In 2018, Apple decided to transfer control of iCloud accounts of Chinese citizens to a state-owned company within China. China has complete control over its citizen’s online lives by data mining them to the point that they are able to assign citizens social reputation scores based on online activity and purchase history, not to mention creating the largest internet filter the world as ever seen. They’re so good at administering and monitoring an authoritarian internet that they’re actually teaching other authoritarian states how to do it. Apple’s capitulation to China’s demands sparked a debate regarding the moral compass of US tech companies and how they interact with foreign countries.
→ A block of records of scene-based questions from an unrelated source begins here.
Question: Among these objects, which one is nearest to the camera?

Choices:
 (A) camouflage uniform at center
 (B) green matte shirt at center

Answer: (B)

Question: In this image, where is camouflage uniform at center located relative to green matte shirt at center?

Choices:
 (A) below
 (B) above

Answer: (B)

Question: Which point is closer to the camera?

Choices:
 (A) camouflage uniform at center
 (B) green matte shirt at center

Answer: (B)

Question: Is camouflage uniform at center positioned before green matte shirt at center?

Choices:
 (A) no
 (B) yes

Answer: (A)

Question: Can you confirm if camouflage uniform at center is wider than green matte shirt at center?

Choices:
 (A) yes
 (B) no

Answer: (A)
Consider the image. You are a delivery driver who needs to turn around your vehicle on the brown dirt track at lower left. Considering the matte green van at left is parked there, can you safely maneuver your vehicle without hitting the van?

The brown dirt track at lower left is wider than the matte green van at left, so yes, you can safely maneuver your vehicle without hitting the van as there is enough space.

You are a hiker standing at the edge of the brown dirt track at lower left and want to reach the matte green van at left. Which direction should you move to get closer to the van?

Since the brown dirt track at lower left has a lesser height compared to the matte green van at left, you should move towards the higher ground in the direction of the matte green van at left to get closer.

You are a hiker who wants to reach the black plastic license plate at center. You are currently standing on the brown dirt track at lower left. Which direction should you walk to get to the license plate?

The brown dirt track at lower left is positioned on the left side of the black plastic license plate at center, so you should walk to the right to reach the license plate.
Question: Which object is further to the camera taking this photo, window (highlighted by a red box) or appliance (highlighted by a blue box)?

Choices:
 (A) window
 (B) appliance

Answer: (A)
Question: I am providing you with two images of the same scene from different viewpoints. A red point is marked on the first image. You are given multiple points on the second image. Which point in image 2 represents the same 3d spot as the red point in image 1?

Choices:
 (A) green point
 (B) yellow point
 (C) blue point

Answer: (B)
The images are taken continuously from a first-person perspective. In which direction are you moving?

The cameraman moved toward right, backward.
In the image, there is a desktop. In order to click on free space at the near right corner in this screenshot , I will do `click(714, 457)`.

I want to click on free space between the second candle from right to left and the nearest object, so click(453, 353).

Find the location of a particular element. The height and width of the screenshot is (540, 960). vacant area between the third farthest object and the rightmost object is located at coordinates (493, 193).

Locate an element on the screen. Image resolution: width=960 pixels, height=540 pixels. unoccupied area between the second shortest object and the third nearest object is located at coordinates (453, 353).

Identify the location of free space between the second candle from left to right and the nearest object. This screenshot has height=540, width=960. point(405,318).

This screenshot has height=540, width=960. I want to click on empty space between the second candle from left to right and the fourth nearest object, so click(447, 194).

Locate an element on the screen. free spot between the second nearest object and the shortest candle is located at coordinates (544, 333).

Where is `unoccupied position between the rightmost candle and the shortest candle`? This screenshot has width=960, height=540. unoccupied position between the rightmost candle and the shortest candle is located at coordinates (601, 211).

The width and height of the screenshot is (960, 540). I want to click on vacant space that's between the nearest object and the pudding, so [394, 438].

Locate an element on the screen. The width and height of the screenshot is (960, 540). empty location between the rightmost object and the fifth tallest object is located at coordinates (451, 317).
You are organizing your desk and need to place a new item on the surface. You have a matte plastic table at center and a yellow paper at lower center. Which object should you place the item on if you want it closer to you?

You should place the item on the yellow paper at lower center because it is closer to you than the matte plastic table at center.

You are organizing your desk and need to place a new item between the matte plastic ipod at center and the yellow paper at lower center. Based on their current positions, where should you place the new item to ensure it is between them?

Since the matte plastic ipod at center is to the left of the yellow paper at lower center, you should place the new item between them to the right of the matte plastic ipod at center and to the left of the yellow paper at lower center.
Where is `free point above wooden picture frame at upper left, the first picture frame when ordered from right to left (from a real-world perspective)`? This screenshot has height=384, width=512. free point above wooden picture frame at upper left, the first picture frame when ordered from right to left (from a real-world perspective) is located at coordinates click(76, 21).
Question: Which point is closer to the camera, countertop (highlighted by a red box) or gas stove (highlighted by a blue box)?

Google has been fully in bed with the wishes of the Beijing government for a while now. Project Dragonfly is a Google project to develop a censored search engine for use by the Chinese government. Not only will Dragonfly record what the user is searching for, but it’ll also give the government detailed information on the user, including name and phone number among other data points. Further, Google has been in talks with some of the largest China tech companies, like Tencent, to offer Google cloud products to China via data hosting in China itself. This means that China will be able to supply the already censored Chinese version of Google search to its citizens along with Gmail and other services that would then be very easy to data mine and monitor for them.
The reason why Apple and Google’s data centers in China is so problematic for the United States is because it’s incredibly inexpensive to warehouse data in China. When the Trans Pacific Partnership (TPP) was debated (and eventually the United States withdrew from the talks on the orders of President Trump), several data-driven corporations like Facebook were very much in favor of having this enacted. It would allow them relocate U.S. citizen data to China for storage and access without violating any kind of data privacy laws. With Apple and Google opening up their products for Chinese hosting, we’re seeing the start of their ability to replicate U.S.-based data to China and vice versa. What remains to be seen is how they’ll secure the data against intrusion and monitoring from a government that demands access to everything.
This is the world that we live in. By creating platforms that store information – good or ugly – on our future leaders while creating a welcoming environment for data storage by U.S. tech and data mining companies, China has shown that they’re not only playing the long game here but have the patience for us to unknowingly build our own noose.